Se volvió hacia la parte posterior del cuerpo, y alzó la americana y la camisa, que ya estaba fuera del pantalón. La tela azul aparecía ligeramente manchada de sangre. Se entretuvo soltando los tirantes y dejó al descubierto la base de la espalda. A pesar de la falta de luz, eran evidentes tres cortes paralelos sobre la piel, seguidos por un guión y otros tres cortes que dibujaban un cuatro.

—Que alguien tome nota, por favor. Será necesario para el informe —pidió.

—Ahí lo tienen —dijo el juez—. ¿Estas marcas tampoco tienen ningún significado para ustedes?

—Le aseguro que han pasado por las manos de nuestros mejores expertos. Se han hecho consultas a otras policías a través de algunas embajadas, y no hay antecedentes. Todos coinciden en que parece tratarse de un código que solo conoce el criminal.

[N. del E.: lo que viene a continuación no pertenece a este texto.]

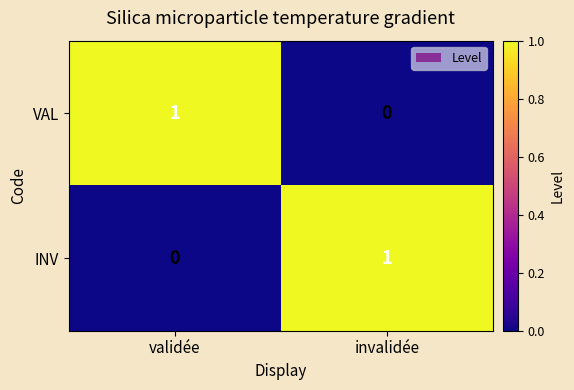

List the labels in order of VAL value, largest first.

validée, invalidée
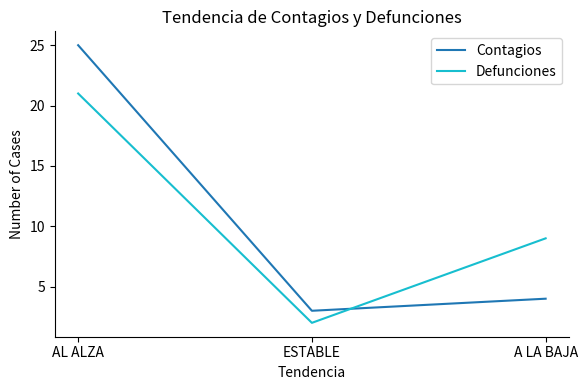

What are all the series names shown in the legend?

Contagios, Defunciones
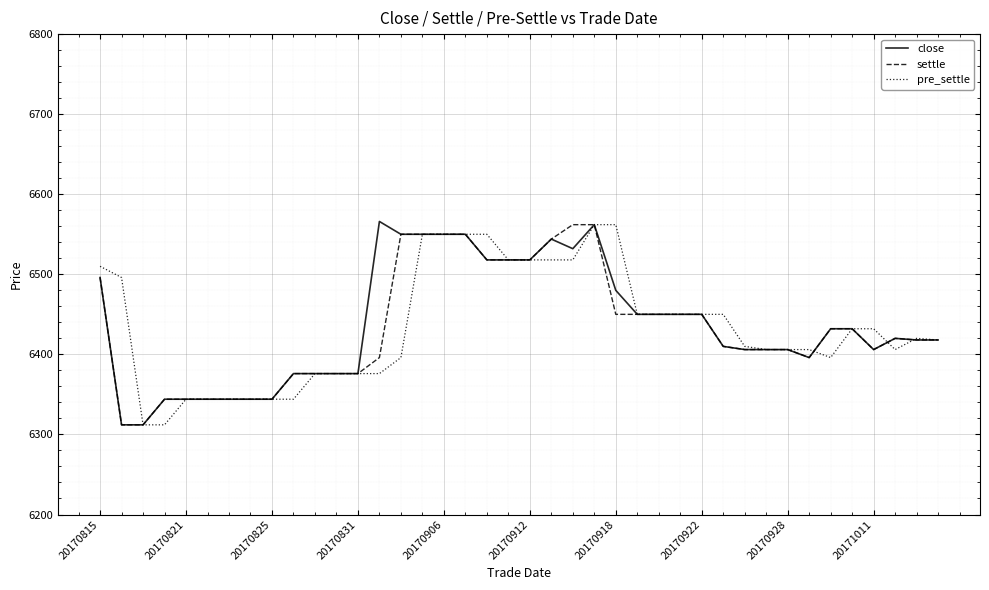

What is the maximum value shown in the chart?

6566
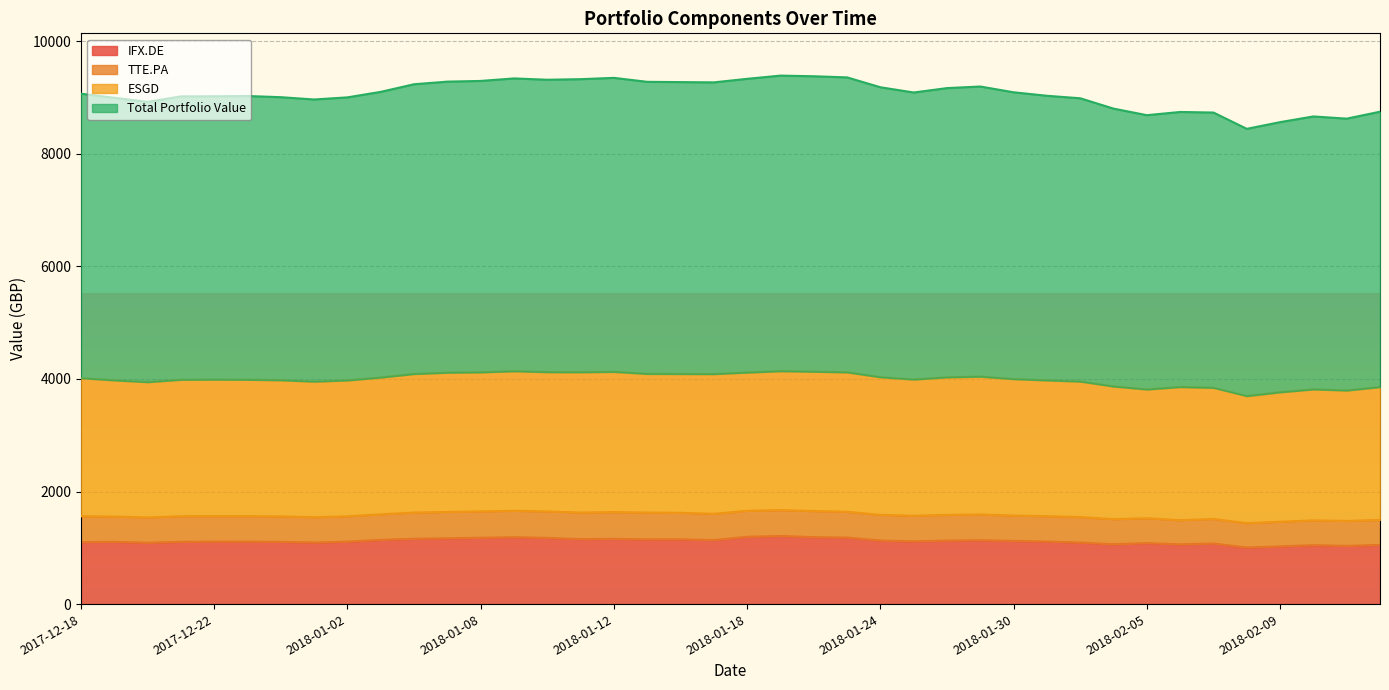

Is the value of Total Portfolio Value at 2018-01-22 greater than the value of IFX.DE at 2018-01-16?

Yes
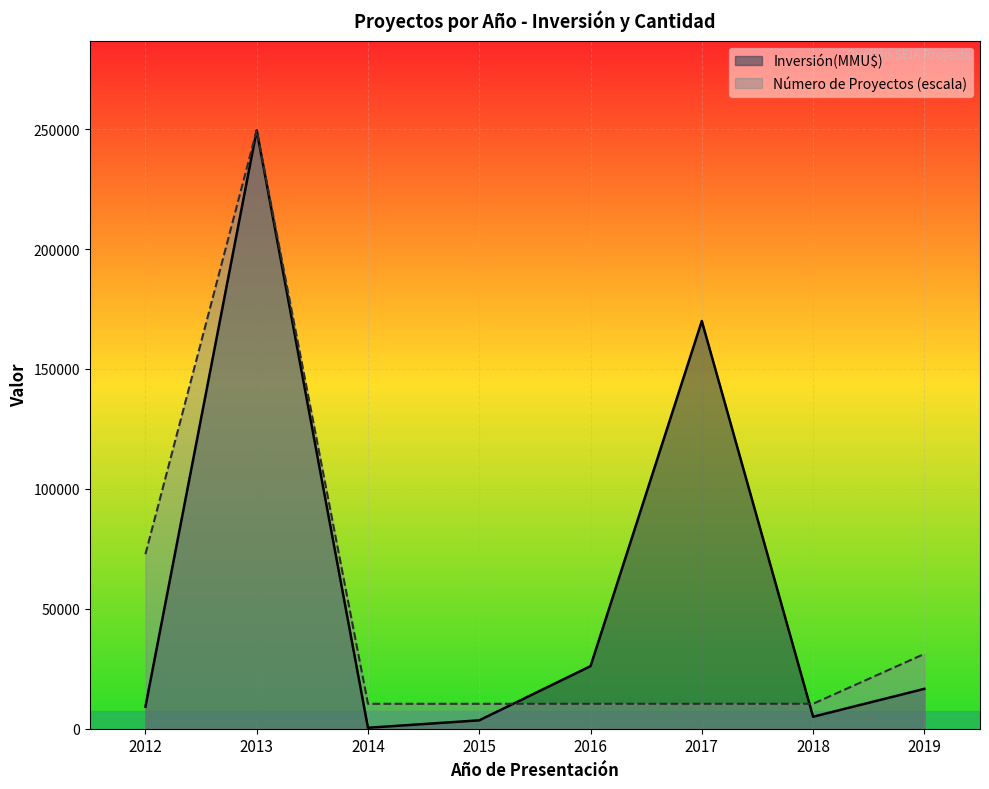

Does the chart display data point markers on the line(s)?

No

—¿Qué sentido tiene tomarse la molestia de grabar estos mensajes, si nadie puede comprender su significado? —se preguntó el juez.

—Estamos aquí para averiguarlo —respondió el comandante—. En cuanto el forense haga la primera inspección y se levante el cadáver, comenzaremos con los interrogatorios. La viuda en primer lugar.

Manuel levantó la cabeza.

—No creo que la pobre mujer esté en condiciones de responder ahora a sus preguntas.

—Será necesario…

—Insisto, le he administrado un sedante, lo que necesita es descansar.

—Doctor Vega, está usted aquí como forense. Limítese a llevar a cabo su trabajo como tal —cortó el coronel—. Con ese tipo de contemplaciones no es extraña la ausencia de resultados en la investigación.

El médico pareció indiferente a la reconvención, enfrascado ya en lo que parecía una lucha con la mano cerrada del cadáver.

—Tiene algo en el puño —anunció, con una mueca por el esfuerzo—. Pero no puedo sacarlo, el rigor cadavérico… lo impide.

El capitán se agachó junto a él. Pidió a Manuel que sujetara la muñeca del impresor y trató de abrir los dedos con las dos manos. Lo consiguió solo en parte, aunque lo suficiente para extraer un objeto que alzó a la luz.

—Es una moneda, una peseta —anunció ante la sorpresa de todos.

—La otra mano también está cerrada —observó el médico, pasando por encima del cadáver.

El capitán se agachó para repetir la operación, pero en esta ocasión tuvo que emplearse a fondo para liberar el objeto que se ocultaba entre los dedos.

—¿Qué coño es eso? —exclamó el comandante cuando Domingo lo alzó.

El capitán se acercó a una farola y sostuvo el objeto de metal entre el pulgar y el índice. Le dio la vuelta varias veces hasta que estuvo seguro.

—Es un tipo de imprenta. Una uve mayúscula.

—¿Tan grande? —se extrañó el coronel.

—Yo diría que es la uve de la cabecera de La Voz —dijo Manuel, aturdido.